• **Task prompt**:
Answer with a single number: the count of lines below that hold "null".

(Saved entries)
● ● ●
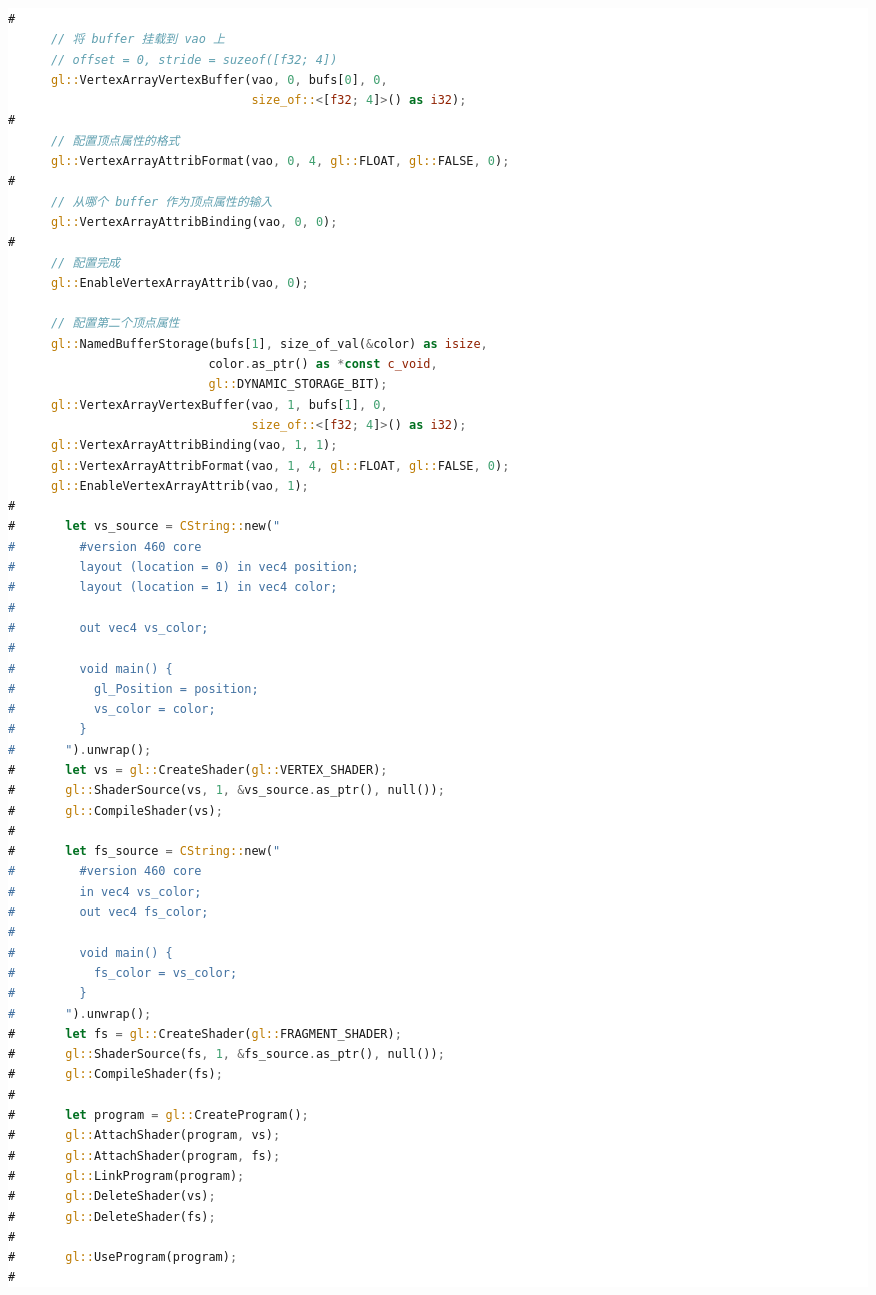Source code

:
 ```rust
#       
      // 将 buffer 挂载到 vao 上
      // offset = 0, stride = suzeof([f32; 4])
      gl::VertexArrayVertexBuffer(vao, 0, bufs[0], 0,
                                  size_of::<[f32; 4]>() as i32);
#       
      // 配置顶点属性的格式
      gl::VertexArrayAttribFormat(vao, 0, 4, gl::FLOAT, gl::FALSE, 0);
# 
      // 从哪个 buffer 作为顶点属性的输入
      gl::VertexArrayAttribBinding(vao, 0, 0);
# 
      // 配置完成
      gl::EnableVertexArrayAttrib(vao, 0);

      // 配置第二个顶点属性
      gl::NamedBufferStorage(bufs[1], size_of_val(&color) as isize,
                            color.as_ptr() as *const c_void,
                            gl::DYNAMIC_STORAGE_BIT);
      gl::VertexArrayVertexBuffer(vao, 1, bufs[1], 0,
                                  size_of::<[f32; 4]>() as i32);
      gl::VertexArrayAttribBinding(vao, 1, 1);
      gl::VertexArrayAttribFormat(vao, 1, 4, gl::FLOAT, gl::FALSE, 0);
      gl::EnableVertexArrayAttrib(vao, 1);  
# 
#       let vs_source = CString::new("
#         #version 460 core
#         layout (location = 0) in vec4 position;
#         layout (location = 1) in vec4 color;
# 
#         out vec4 vs_color;
# 
#         void main() {
#           gl_Position = position;
#           vs_color = color;
#         }
#       ").unwrap();
#       let vs = gl::CreateShader(gl::VERTEX_SHADER);
#       gl::ShaderSource(vs, 1, &vs_source.as_ptr(), null());
#       gl::CompileShader(vs);
#         
#       let fs_source = CString::new("
#         #version 460 core
#         in vec4 vs_color;
#         out vec4 fs_color;
# 
#         void main() {
#           fs_color = vs_color;
#         }
#       ").unwrap();
#       let fs = gl::CreateShader(gl::FRAGMENT_SHADER);
#       gl::ShaderSource(fs, 1, &fs_source.as_ptr(), null());
#       gl::CompileShader(fs);
# 
#       let program = gl::CreateProgram();
#       gl::AttachShader(program, vs);
#       gl::AttachShader(program, fs);
#       gl::LinkProgram(program);
#       gl::DeleteShader(vs);
#       gl::DeleteShader(fs);
# 
#       gl::UseProgram(program);
# 
```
● ● ●
• **Output of the exercise**:
2